Le savoir-faire du plieur participe d’une connaissance pointue de la géométrie et de ses règles de construction, et de l’observation fidèle des modèles naturels. L’« origami », art du pli au Japon, en est une illustration ludique, bien que ses origines soient religieuses. Le pli était utilisé pour des rituels d’offrande aux divinités chez les shintoïstes. Le plieur s’exprime au travers de «plis montagne» et de « plis vallée », en adaptant des trames géométriques aux tracés rigoureux, souvent complexes, permettant de transformer une surface en une architecture allant jusqu’au volume. Pour ce faire, un diagramme est imprimé à l’aide d’outils de marquage sur la surface, tantôt textile, tantôt papier, rainant la matière et la préparant à l’étape du pliage.

Ces outils, principalement des plioirs en os, en corne ou en acier, seront choisis en fonction de la finesse et de la fragilité des supports utilisés. Règles, équerres, compas, épingles, restent à ce jour, les principaux instruments nécessaires à la construction des diagrammes. Le pliage, quant à lui, est une succession de gestes élémentaires. La vision tridimensionnelle est essentielle dans l’interprétation des trames géométriques. L’étape finale est celle de la couture qui fixera ces savantes superpositions, pour en permettre l’application dans des domaines aussi variés que la haute couture, la décoration, l’art du costume et la sculpture. Pietro Seminelli, maître en la matière, utilise cette écriture unique, dans chacune de ses réalisations. Il explore ce langage grâce à la délicatesse des étoffes diaphanes.

Né en 1968, diplomé de l’École nationale supérieure des arts appliqués et des métiers d’art (ENSAAMA), récompensé du grand prix des Métiers d’art pour l’année 2000, Pietro Seminelli a révélé son talent au cours de diverses collaborations avec des architectes, des décorateurs et de grands couturiers. Il a par ailleurs participé à de nombreux salons professionnels haut de gamme, et expose ponctuellement ses oeuvres dans des galeries d’art en France tout comme à l’étranger.

Avec l’exposition sur « le pli » au musée des beaux-arts de Roubaix-Tourcoing en 2002, il affirme sa recherche artistique et introspective.

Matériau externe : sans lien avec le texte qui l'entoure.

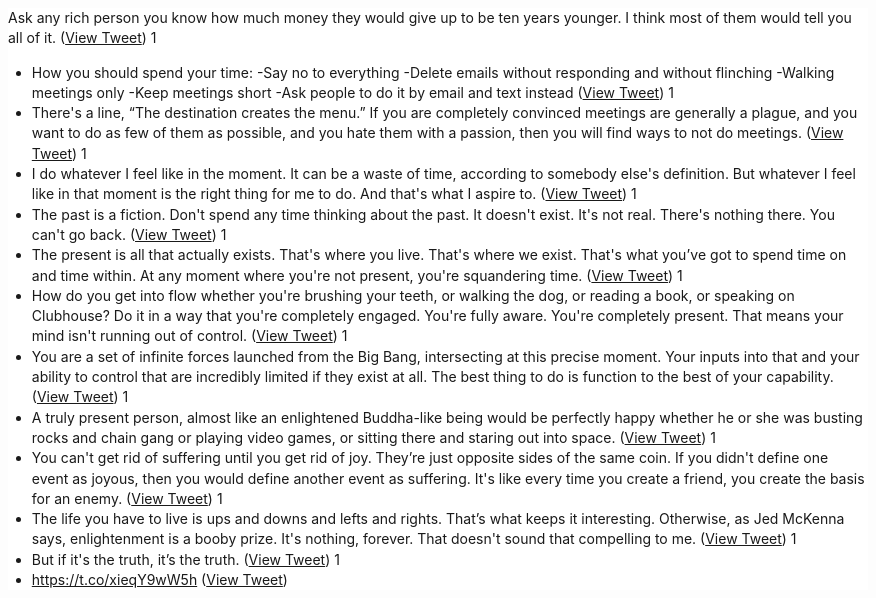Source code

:   Ask any rich person you know how much money they would give up to be ten years younger. I think most of them would tell you all of it. ([View Tweet](https://twitter.com/jmikolay/status/1364343842024079362))
1
- How you should spend your time: 
  -Say no to everything
  -Delete emails without responding and without flinching 
  -Walking meetings only
  -Keep meetings short
  -Ask people to do it by email and text instead ([View Tweet](https://twitter.com/jmikolay/status/1364343843236249603))
1
- There's a line, “The destination creates the menu.” 
  If you are completely convinced meetings are generally a plague, and you want to do as few of them as possible, and you hate them with a passion, then you will find ways to not do meetings. ([View Tweet](https://twitter.com/jmikolay/status/1364343844393918467))
1
- I do whatever I feel like in the moment. 
  It can be a waste of time, according to somebody else's definition. But whatever I feel like in that moment is the right thing for me to do. And that's what I aspire to. ([View Tweet](https://twitter.com/jmikolay/status/1364343845681561602))
1
- The past is a fiction. 
  Don't spend any time thinking about the past. It doesn't exist. It's not real. There's nothing there. 
  You can't go back. ([View Tweet](https://twitter.com/jmikolay/status/1364343846860161032))
1
- The present is all that actually exists. That's where you live. That's where we exist. 
  That's what you’ve got to spend time on and time within. 
  At any moment where you're not present, you're squandering time. ([View Tweet](https://twitter.com/jmikolay/status/1364343848021987329))
1
- How do you get into flow whether you're brushing your teeth, or walking the dog, or reading a book, or speaking on Clubhouse? 
  Do it in a way that you're completely engaged. You're fully aware. You're completely present. 
  That means your mind isn't running out of control. ([View Tweet](https://twitter.com/jmikolay/status/1364343849175437312))
1
- You are a set of infinite forces launched from the Big Bang, intersecting at this precise moment. 
  Your inputs into that and your ability to control that are incredibly limited if they exist at all. 
  The best thing to do is function to the best of your capability. ([View Tweet](https://twitter.com/jmikolay/status/1364343850400112640))
1
- A truly present person, almost like an enlightened Buddha-like being would be perfectly happy whether he or she was busting rocks and chain gang or playing video games, or sitting there and staring out into space. ([View Tweet](https://twitter.com/jmikolay/status/1364343851729752064))
1
- You can't get rid of suffering until you get rid of joy. They’re just opposite sides of the same coin. 
  If you didn't define one event as joyous, then you would define another event as suffering. It's like every time you create a friend, you create the basis for an enemy. ([View Tweet](https://twitter.com/jmikolay/status/1364343852899971074))
1
- The life you have to live is ups and downs and lefts and rights. That’s what keeps it interesting. 
  Otherwise, as Jed McKenna says, enlightenment is a booby prize. It's nothing, forever. 
  That doesn't sound that compelling to me. ([View Tweet](https://twitter.com/jmikolay/status/1364343854162464769))
1
- But if it's the truth, it’s the truth. ([View Tweet](https://twitter.com/jmikolay/status/1364343855424888836))
1
- https://t.co/xieqY9wW5h ([View Tweet](https://twitter.com/jmikolay/status/1364358100405411844))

L’atelier, situé dans le Calvados, est un lieu retiré du public, où il développe des projets pour le monde entier, avec l'aide de deux collaboratrices. Au fil des ans, cette technique est devenue une spécificité de son atelier :le pli appliqué au travail de la transparence dans le traitement de l’espace intérieur.

Un parcours atypique, nourri d’expériences dans divers domaines : la haute couture, la publicité, le théâtre. Le développement de son activité actuelle, dont il est l’unique représentant, s’appuie sur un savoir-faire exceptionnel, qui prend sa force dans la connaissance de la géométrie, du geste précis et dans la continuité d’une tradition du plissé, revisitée.